The first thing the ball hit as it fell was the inside of Alford's right knee as he was sliding away from it. Alford didn't feel that, but he saw the replay moments later on the big screen and shook his head.
"It was just hanging up on my leg, and I was like, 'Aw, I wish I could have just moved my foot,'" Alford said.
The next thing the ball hit was Edelman's red-gloved right hand, then the similarly clad left, as he stretched his 5-foot-10-inch frame as far as he could to try to grab the ball before it hit the ground.
He wasn't home yet. The tangle of four bodies produced calamity, and as they all rolled around together, Alford's right foot descended and hit the ball again, jarring it loose from Edelman's grasp. And then ... the ball levitated.
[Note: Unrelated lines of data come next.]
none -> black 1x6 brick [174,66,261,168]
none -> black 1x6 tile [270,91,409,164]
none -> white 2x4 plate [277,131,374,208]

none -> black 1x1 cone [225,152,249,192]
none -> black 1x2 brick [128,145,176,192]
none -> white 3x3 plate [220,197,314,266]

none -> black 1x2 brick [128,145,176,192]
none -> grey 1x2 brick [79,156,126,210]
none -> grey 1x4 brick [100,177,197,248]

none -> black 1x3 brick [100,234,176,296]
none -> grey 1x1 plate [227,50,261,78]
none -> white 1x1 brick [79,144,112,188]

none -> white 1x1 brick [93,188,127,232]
Froze right there in midair as Edelman's hands separated and then clasped it again.
The listed combined weight of the four players trying to get that ball is 783 pounds, and all of it seemed to press for a moment on the ball, threatening to pop it loose. But Edelman held it. And as the officials signaled it a catch and Falcons coach Dan Quinn reached for his red challenge flag, Edelman ran toward his sideline hollering, "I got it! I got it!"
"And I'm like, 'You didn't catch that,'" Allen said. "But when you end up looking at the replay, he made a pretty great play."
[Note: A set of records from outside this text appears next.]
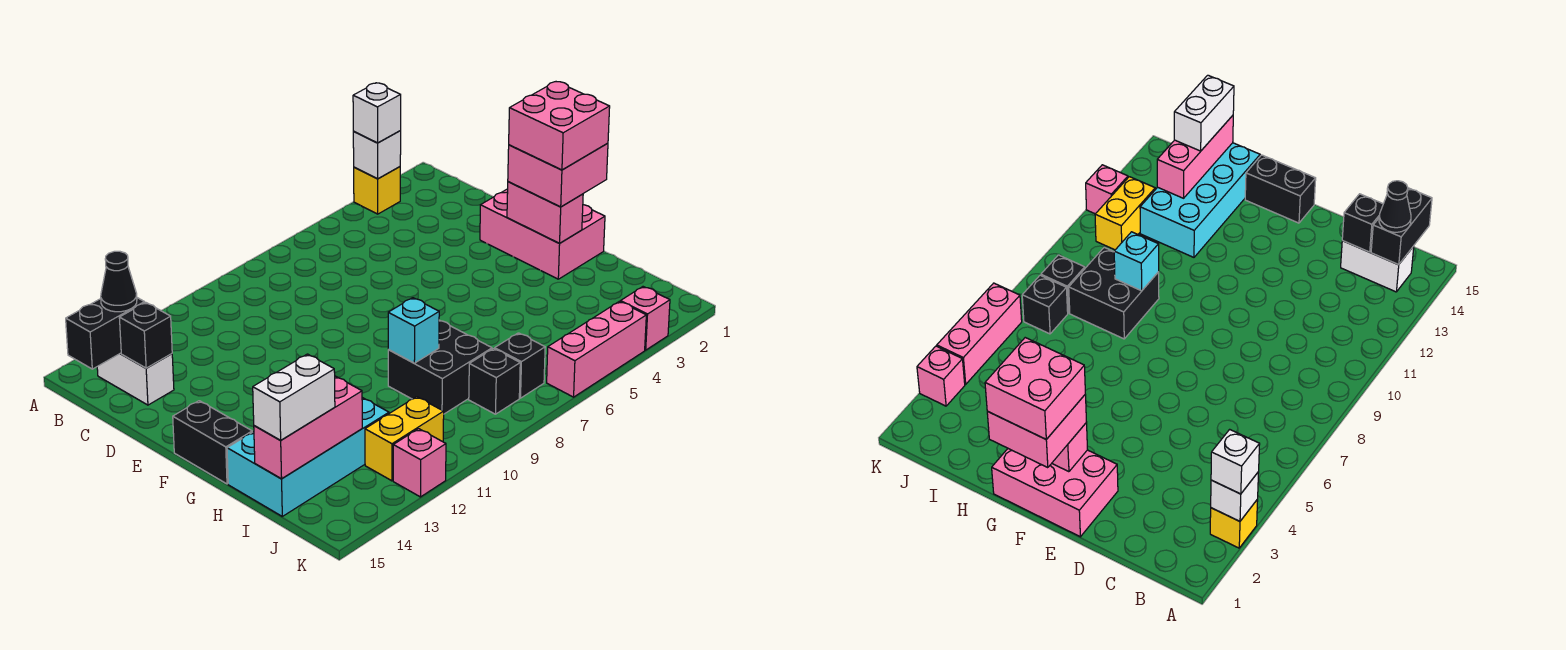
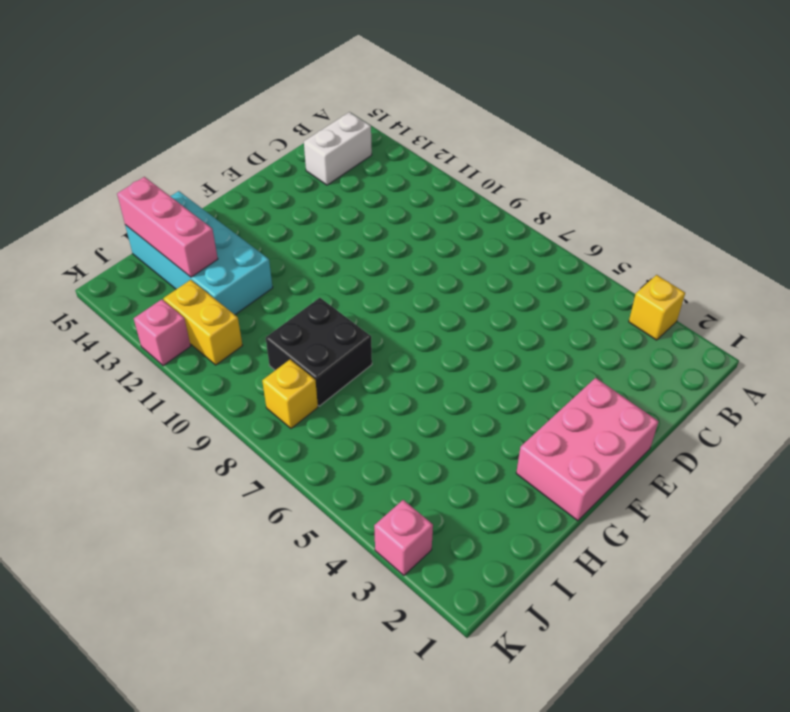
yellow 1x1 brick [262,360,318,428] -> black 1x1 brick [469,349,520,414]
none -> black 1x2 brick [173,401,252,484]
none -> black 1x1 brick [495,333,545,398]
none -> pink 1x3 brick [547,301,646,397]

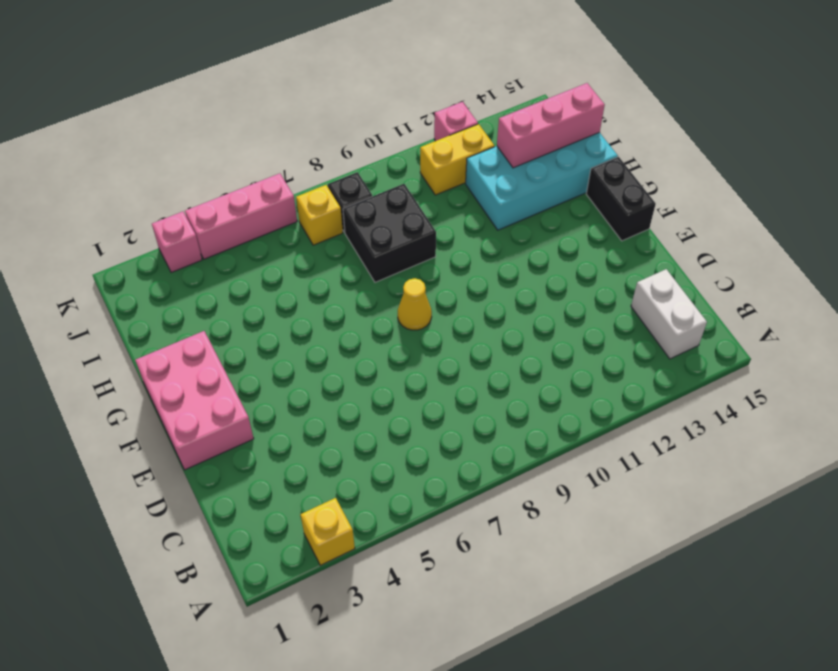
yellow 1x1 cone [398,278,432,330] -> none
yellow 1x1 brick [296,185,343,245] -> black 1x1 brick [495,333,545,398]
none -> white 1x1 brick [353,131,401,179]
none -> black 1x2 brick [66,298,145,369]
none -> black 1x1 brick [119,302,172,368]

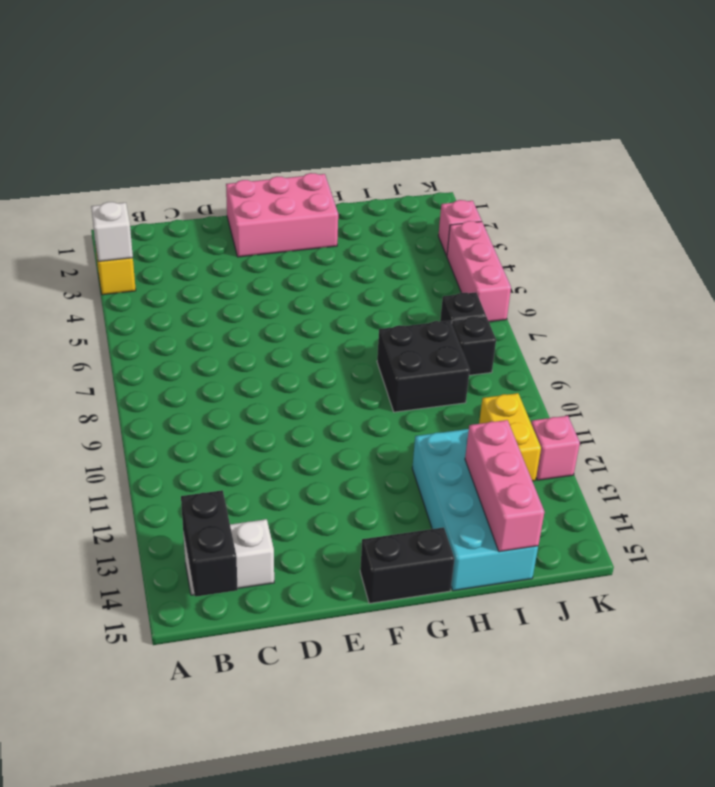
none -> black 1x1 brick [119,302,172,368]
none -> pink 1x2 brick [507,182,583,243]
none -> cyan 1x1 brick [388,298,439,363]

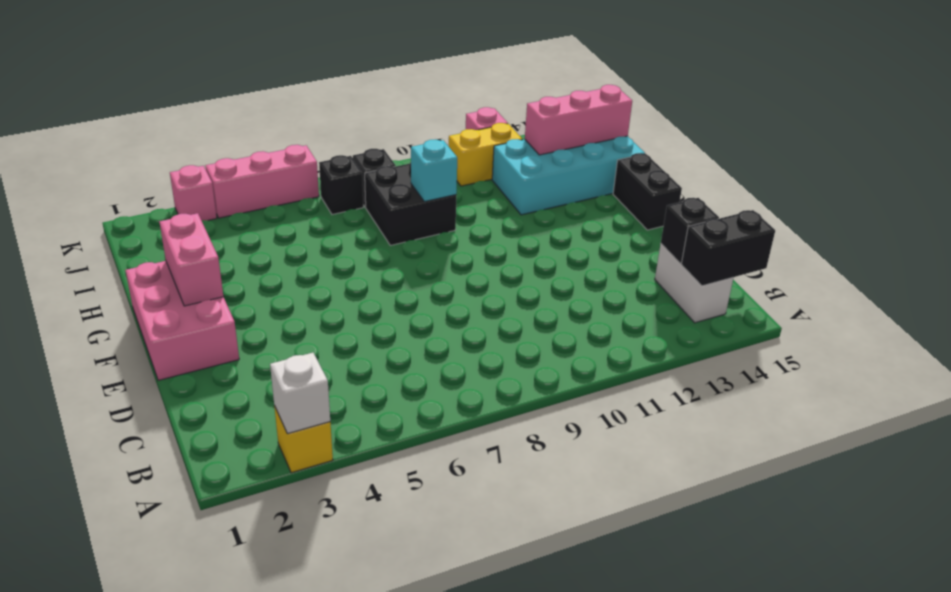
none -> white 1x1 brick [353,83,401,143]
none -> black 1x1 cone [101,251,137,312]
none -> pink 2x2 brick [508,143,608,207]

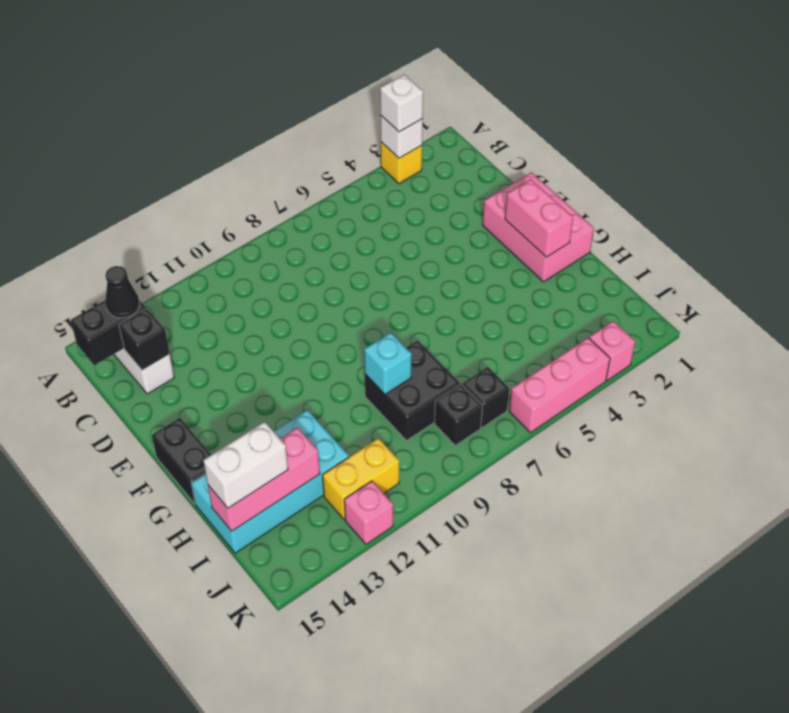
none -> pink 2x2 brick [508,143,608,207]
none -> pink 2x2 brick [509,82,610,170]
"I knew I had a good grip on it," Edelman said. "I didn't know if a piece of the ball was touching, and I don't know what the dang rule is about a catch. But I was pretty sure I caught it."
A replay review did two things -- confirmed the catch and cost the Falcons their final timeout. More still had to happen, of course. A touchdown, another two-point conversion. An overtime coin toss. Another Brady touchdown drive. But that moment, in which the football turned pinball and Edelman saved it just in time, was the one in which it felt like the Patriots couldn't be stopped.
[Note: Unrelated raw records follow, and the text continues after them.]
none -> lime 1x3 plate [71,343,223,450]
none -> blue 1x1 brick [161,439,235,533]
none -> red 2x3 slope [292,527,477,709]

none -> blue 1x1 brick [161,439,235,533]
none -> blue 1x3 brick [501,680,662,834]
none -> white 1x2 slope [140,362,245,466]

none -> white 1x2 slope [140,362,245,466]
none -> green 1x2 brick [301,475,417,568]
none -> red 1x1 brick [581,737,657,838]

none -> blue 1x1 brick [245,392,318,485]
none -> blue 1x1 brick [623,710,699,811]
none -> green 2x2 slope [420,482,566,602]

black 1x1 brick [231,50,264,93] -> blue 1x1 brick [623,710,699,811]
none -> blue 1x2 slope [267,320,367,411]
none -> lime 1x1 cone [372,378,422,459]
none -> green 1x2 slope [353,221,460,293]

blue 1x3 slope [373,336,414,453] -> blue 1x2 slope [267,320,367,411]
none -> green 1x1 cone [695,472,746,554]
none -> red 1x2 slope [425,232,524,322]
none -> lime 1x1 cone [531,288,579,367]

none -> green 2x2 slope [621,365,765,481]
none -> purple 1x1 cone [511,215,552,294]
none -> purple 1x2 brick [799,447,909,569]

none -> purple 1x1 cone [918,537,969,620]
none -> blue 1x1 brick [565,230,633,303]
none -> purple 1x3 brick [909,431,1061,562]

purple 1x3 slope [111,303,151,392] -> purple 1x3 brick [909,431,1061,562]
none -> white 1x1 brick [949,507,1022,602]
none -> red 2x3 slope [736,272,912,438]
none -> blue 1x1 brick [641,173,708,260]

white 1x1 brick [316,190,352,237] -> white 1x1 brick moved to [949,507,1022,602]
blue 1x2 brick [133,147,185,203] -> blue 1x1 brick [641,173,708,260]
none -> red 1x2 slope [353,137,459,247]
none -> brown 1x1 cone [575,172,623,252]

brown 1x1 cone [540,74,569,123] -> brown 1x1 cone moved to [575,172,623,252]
"We've been on the other end of a few of those," Brady said, and, of course, he's right.
David Tyree. Mario Manningham. Jerome Kearse. Julio Jones just a few minutes prior. The gravity-defying, drive-sustaining miracle Super Bowl catch doesn't happen for the Patriots. It happens to the Patriots.
"Yeah, it was kind of a flip of the script there," Patriots offensive coordinator Josh McDaniels said. "I think in some of these types of games, you need a play or two like that to go your way. When it went up in the air, all I could do was hold my breath, thinking it might be picked off."
It was not. By the slimmest of imaginable margins, it was instead a 23-yard Edelman catch. The Patriots were at the point where they couldn't afford to take their eye off the ball for even a second. Edelman didn't. So a short time later, the ball he had his hands on was a shiny silver one that was part of a trophy. And the only people fighting him for that one were his giddy teammates, once again champions.